### [Task brief]
Every entry in the data is to be written out exactly; no picture belongs in the copy.

### [Extracted records]
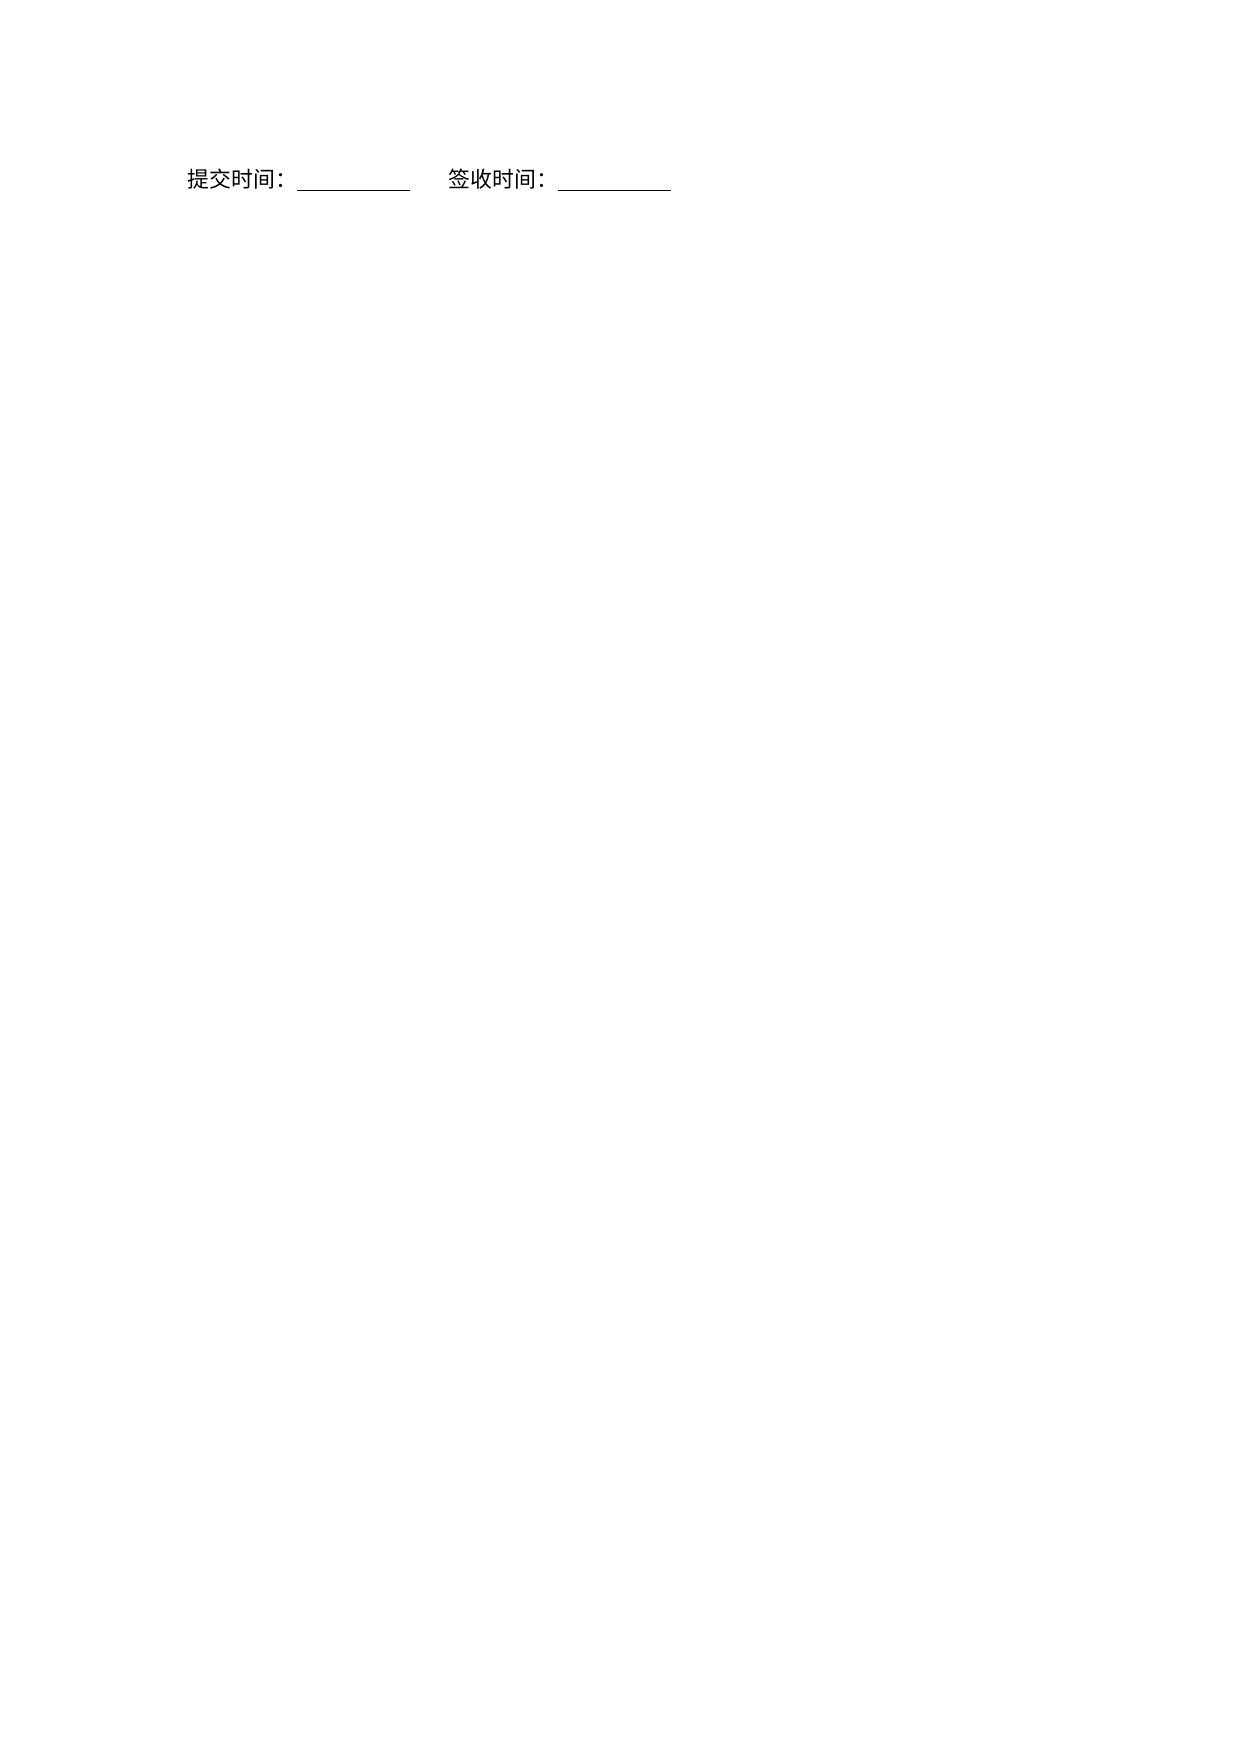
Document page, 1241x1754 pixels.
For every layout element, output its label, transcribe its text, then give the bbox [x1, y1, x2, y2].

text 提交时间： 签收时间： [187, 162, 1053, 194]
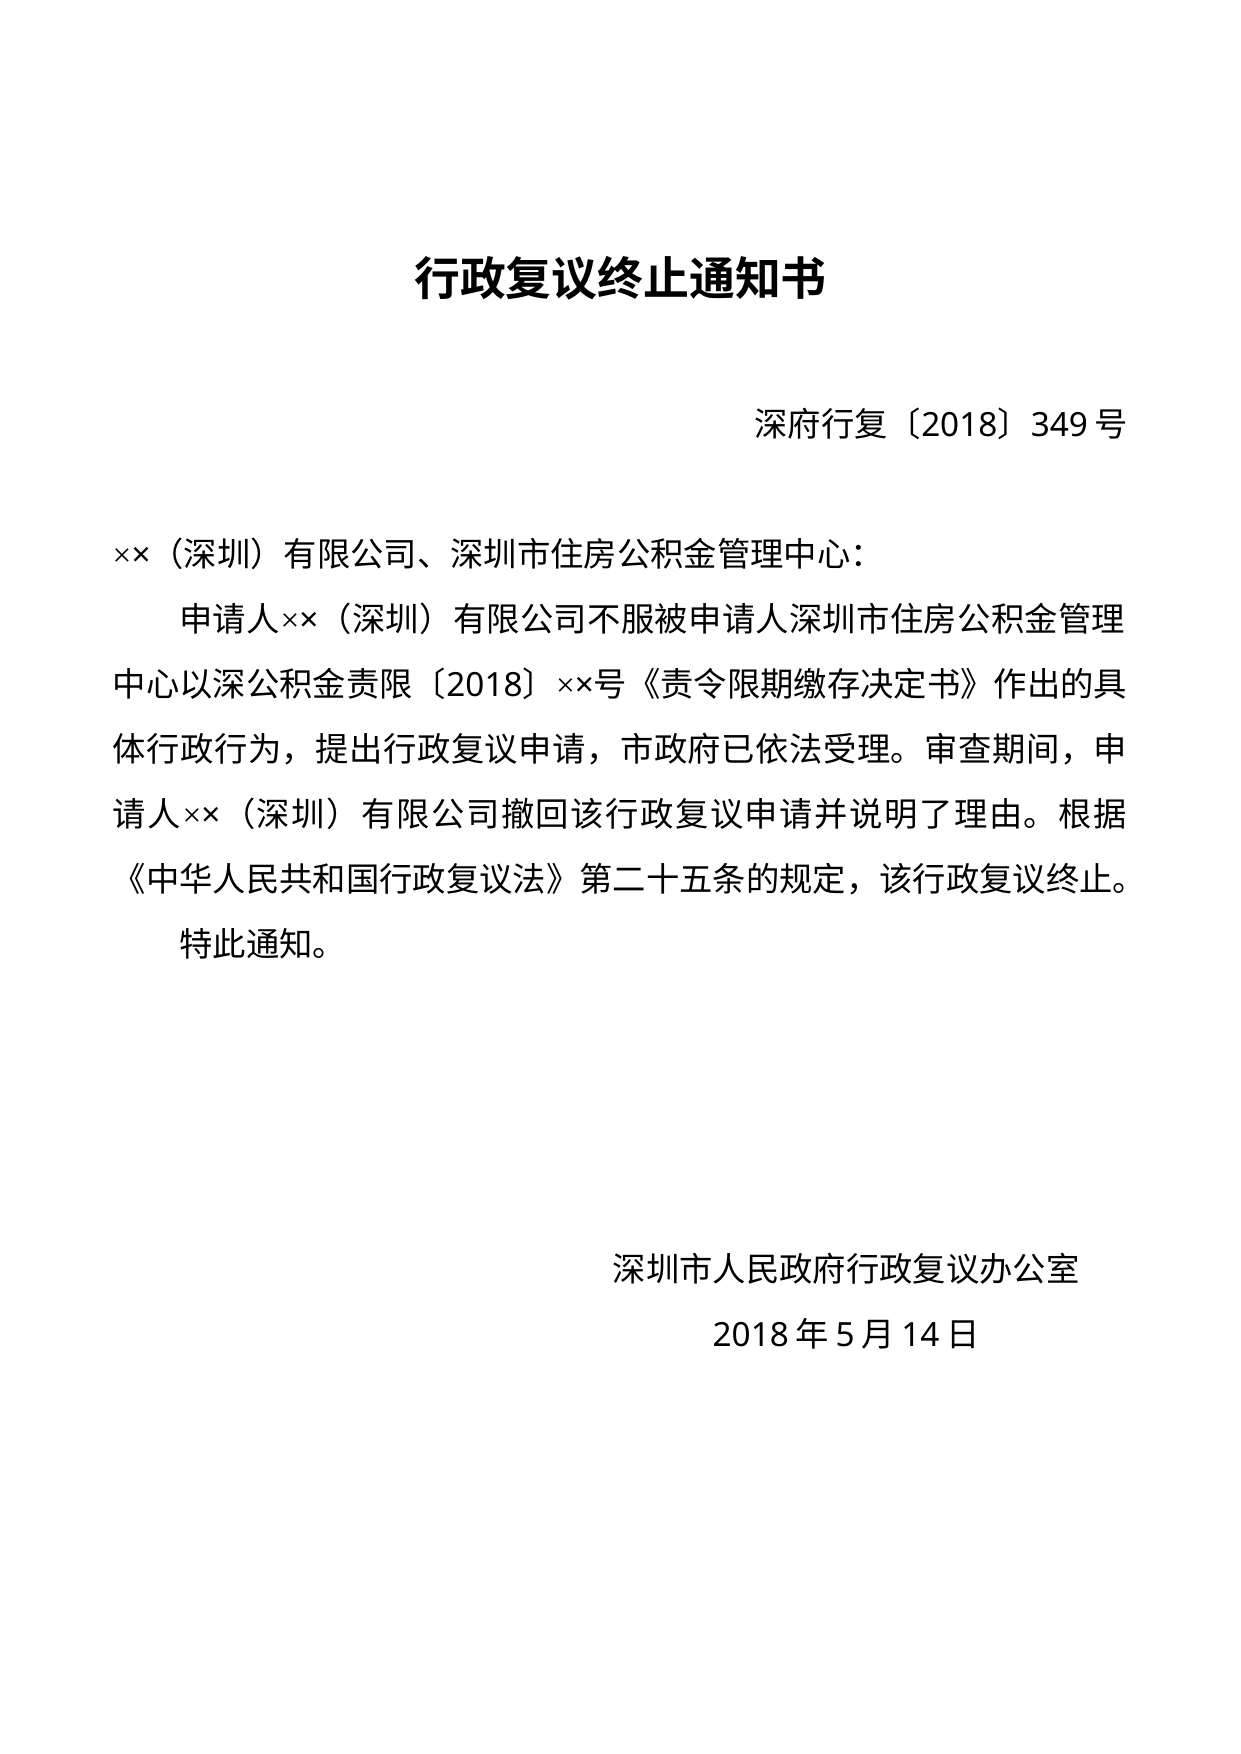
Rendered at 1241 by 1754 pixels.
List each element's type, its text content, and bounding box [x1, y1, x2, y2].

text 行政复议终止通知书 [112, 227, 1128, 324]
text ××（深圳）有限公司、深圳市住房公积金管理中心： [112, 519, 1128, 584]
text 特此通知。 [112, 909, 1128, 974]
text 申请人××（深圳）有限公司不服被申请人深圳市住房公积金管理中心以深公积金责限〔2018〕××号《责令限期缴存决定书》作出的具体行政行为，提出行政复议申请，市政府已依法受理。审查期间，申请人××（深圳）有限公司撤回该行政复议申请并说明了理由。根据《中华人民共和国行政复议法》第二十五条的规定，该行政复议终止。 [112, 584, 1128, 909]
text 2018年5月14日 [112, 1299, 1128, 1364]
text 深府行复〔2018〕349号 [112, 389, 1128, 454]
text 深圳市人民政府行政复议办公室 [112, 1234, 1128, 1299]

### [Written response]
Document page, 1241x1754 pixels.
For every layout element, output its label, transcribe its text, then give the bbox [x1, y1, x2, y2].

text 提交时间： 签收时间： [187, 162, 1053, 194]
Rendered at 1241 by 1754 pixels.
List each element's type, its text content, and bounding box [x1, y1, x2, y2].

text 行政复议终止通知书 [112, 227, 1128, 324]
text ××（深圳）有限公司、深圳市住房公积金管理中心： [112, 519, 1128, 584]
text 特此通知。 [112, 909, 1128, 974]
text 申请人××（深圳）有限公司不服被申请人深圳市住房公积金管理中心以深公积金责限〔2018〕××号《责令限期缴存决定书》作出的具体行政行为，提出行政复议申请，市政府已依法受理。审查期间，申请人××（深圳）有限公司撤回该行政复议申请并说明了理由。根据《中华人民共和国行政复议法》第二十五条的规定，该行政复议终止。 [112, 584, 1128, 909]
text 2018年5月14日 [112, 1299, 1128, 1364]
text 深府行复〔2018〕349号 [112, 389, 1128, 454]
text 深圳市人民政府行政复议办公室 [112, 1234, 1128, 1299]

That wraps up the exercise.